At the height of its activity this La Fortuna volcano was spewing out massive amounts of lava and ash and tossing giant rocks for distances of up to a mile at speeds of some 600 meters per second.
The explosions formed three new active craters.
Since that time, Arenal Volcano has maintained nearly constant activity ranging from soundless explosions with large mushroom-shaped clouds of ash overhead to booming explosions sending hot rocks nearly a kilometer into the air to pyroclastic explosions highlighted by rushing gases and flowing lava pouring down the side of the volcano. For visitors to Costa Rica, volcano viewing is the most promising at Arenal – no other volcano has been this consistently active.
Arenal Volcano rises to approximately 1633 meters at its summit, although the exact summit height changes frequently due to the volcanic activity.

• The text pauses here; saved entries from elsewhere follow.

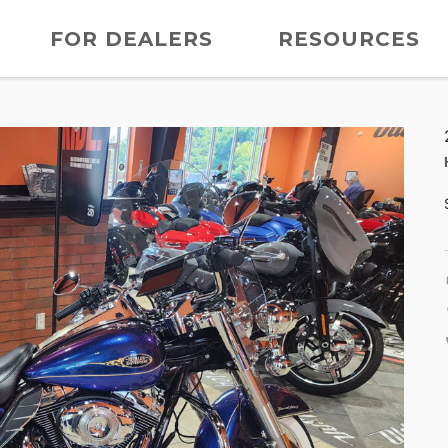
FOR DEALERS
RESOURCES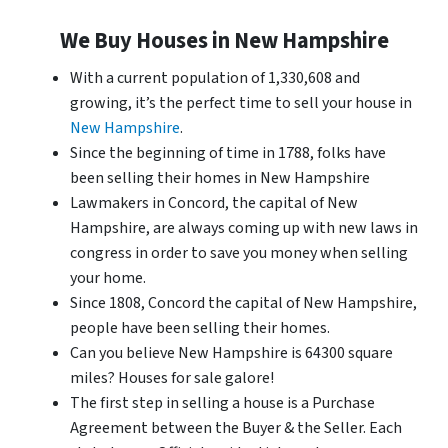
We Buy Houses in New Hampshire
With a current population of 1,330,608 and
growing, it’s the perfect time to sell your house in
New Hampshire
.
Since the beginning of time in 1788, folks have
been selling their homes in New Hampshire
Lawmakers in Concord, the capital of New
Hampshire, are always coming up with new laws in
congress in order to save you money when selling
your home.
Since 1808, Concord the capital of New Hampshire,
people have been selling their homes.
Can you believe New Hampshire is 64300 square
miles? Houses for sale galore!
The first step in selling a house is a Purchase
Agreement between the Buyer & the Seller. Each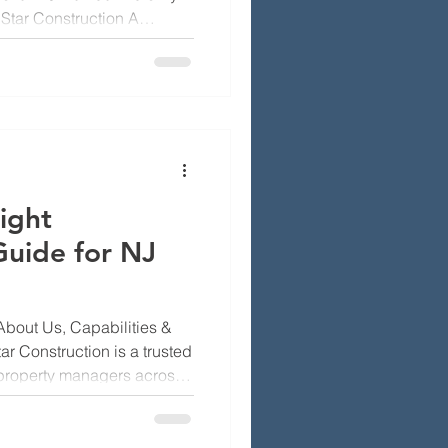
Star Construction A
r into the roof, walls and
d, ruin insulation and
ommon signs of leaks
rly and avoid big repair
w Jersey homeowners
simple inspection steps
ight
Guide for NJ
About Us, Capabilities &
r Construction is a trusted
roperty managers across
ine what we do best, our
l market shapes our work,
en, Morris, Passaic,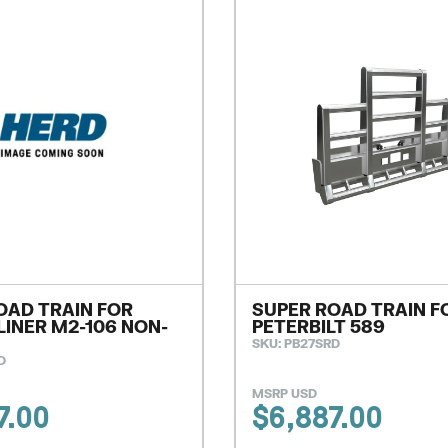
OAD TRAIN FOR
SUPER ROAD TRAIN F
LINER M2-106 NON-
PETERBILT 589
SKU: PB27SRD
D
MSRP USD
7.00
$
6,887.00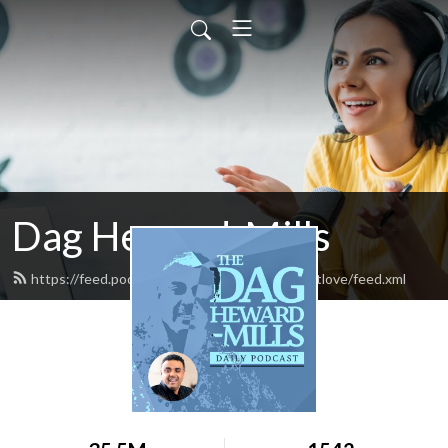
Dag Heward-Mills
https://feed.podbean.com/daghewardmillsfirstlove/feed.xml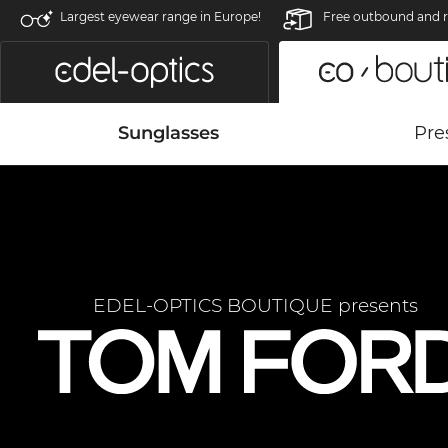
Largest eyewear range in Europe!
Free outbound and r
Sunglasses
Pre
EDEL-OPTICS BOUTIQUE presents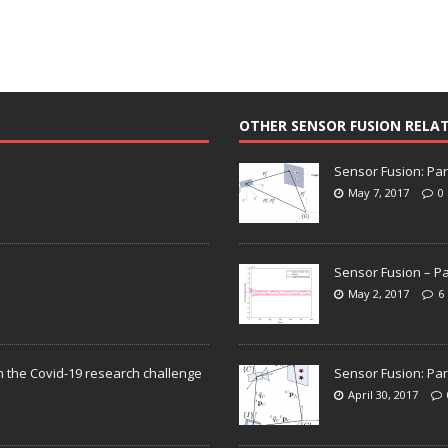
OTHER SENSOR FUSION RELA
Sensor Fusion: Par
May 7, 2017
0
Sensor Fusion – Pa
May 2, 2017
6
n the Covid-19 research challenge
Sensor Fusion: Par
April 30, 2017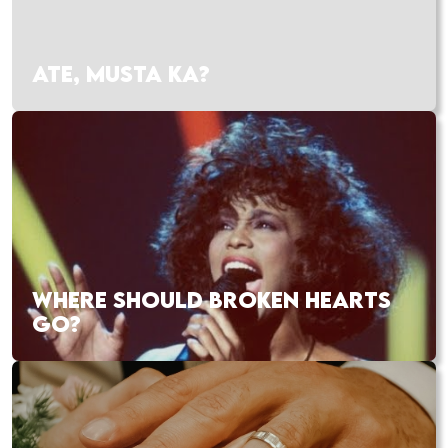
ATE, MUSTA KA?
WHERE SHOULD BROKEN HEARTS
GO?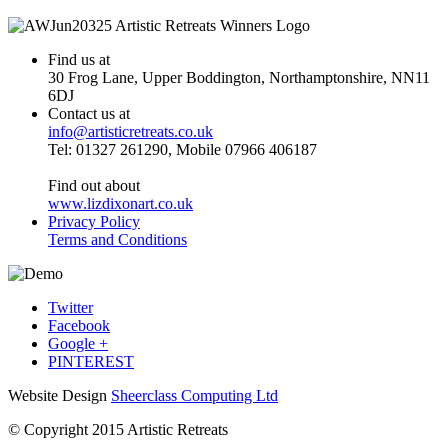
Find us at
30 Frog Lane, Upper Boddington, Northamptonshire, NN11
6DJ
Contact us at
info@artisticretreats.co.uk
Tel: 01327 261290, Mobile 07966 406187
Find out about
www.lizdixonart.co.uk
Privacy Policy
Terms and Conditions
Twitter
Facebook
Google +
PINTEREST
Website Design
Sheerclass Computing Ltd
© Copyright 2015 Artistic Retreats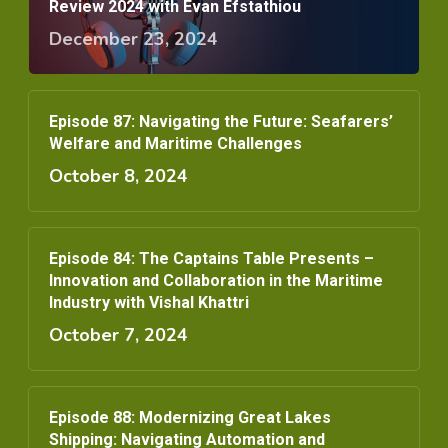
Review 2024 with Evan Efstathiou
December 23, 2024
Episode 87: Navigating the Future: Seafarers’
Welfare and Maritime Challenges
October 8, 2024
Episode 84: The Captains Table Presents –
Innovation and Collaboration in the Maritime
Industry with Vishal Khattri
October 7, 2024
Episode 88: Modernizing Great Lakes
Shipping: Navigating Automation and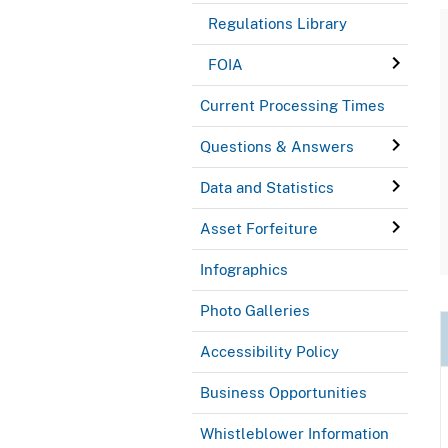
Regulations Library
FOIA
Current Processing Times
Questions & Answers
Data and Statistics
Asset Forfeiture
Infographics
Photo Galleries
Accessibility Policy
Business Opportunities
Whistleblower Information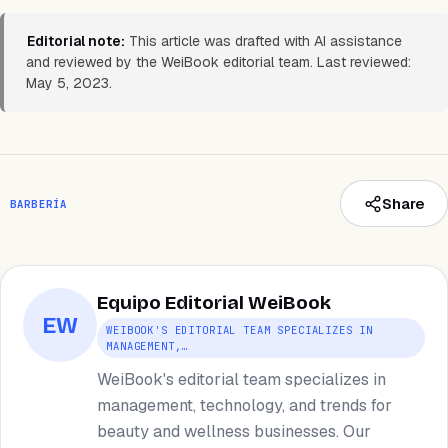
Editorial note:
This article was drafted with AI assistance
and reviewed by the WeiBook editorial team. Last reviewed:
May 5, 2023.
Share
BARBERÍA
Equipo Editorial WeiBook
EW
WEIBOOK'S EDITORIAL TEAM SPECIALIZES IN
MANAGEMENT,…
WeiBook's editorial team specializes in
management, technology, and trends for
beauty and wellness businesses. Our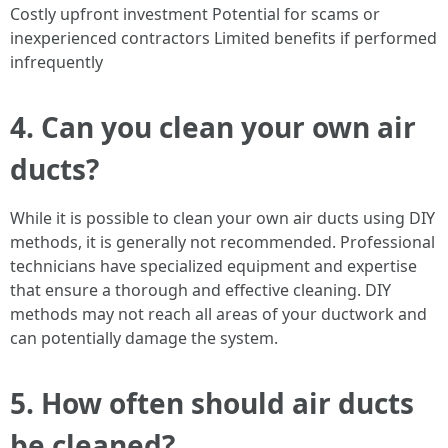
Costly upfront investment Potential for scams or
inexperienced contractors Limited benefits if performed
infrequently
4. Can you clean your own air
ducts?
While it is possible to clean your own air ducts using DIY
methods, it is generally not recommended. Professional
technicians have specialized equipment and expertise
that ensure a thorough and effective cleaning. DIY
methods may not reach all areas of your ductwork and
can potentially damage the system.
5. How often should air ducts
be cleaned?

One of the major eruptions occurred on May 8, 1998 and gave rise to temporary evacuations from area hotels, although the danger quickly passed and no one was injured. The last big explosions occurred: August 25, 2001; March 2007, September 18, 2008; March 2, 2009; And May 24, 2010. At Arenal, current conditions are closely monitored for the safety of local residents and visitors alike.
Arenal volcano history
Arenal Awakes – July, 1968
Prior to the 1968 eruption, Arenal Volcano was a nearly perfect cone-shaped, rainforest blanketed volcanic mountain with minor fumarole activity. Local residents had named it variously: Arenal Peak, Pan de Azúcar (Sugarloaf), Canasta Volcano, and Río Frío Volcano.
The area around Arenal Volcano has been home to indigenous populations for thousands of years. Over this time, these residents have weathered scores of periods of intense volcanic activity.
In Costa Rica, volcanoes are a natural part of the landscape, contributing to the area’s history and folklore, The Guatuso Indians, for example, believed the volcano was home to the God of Fire.
In geological terms, the Arenal Volcano is relatively young, only some 4000 years old. Prior to the 1968 eruption, the volcano’s last major eruption has been dated at around 1500 AD and lava flows from this period have been tentatively identified.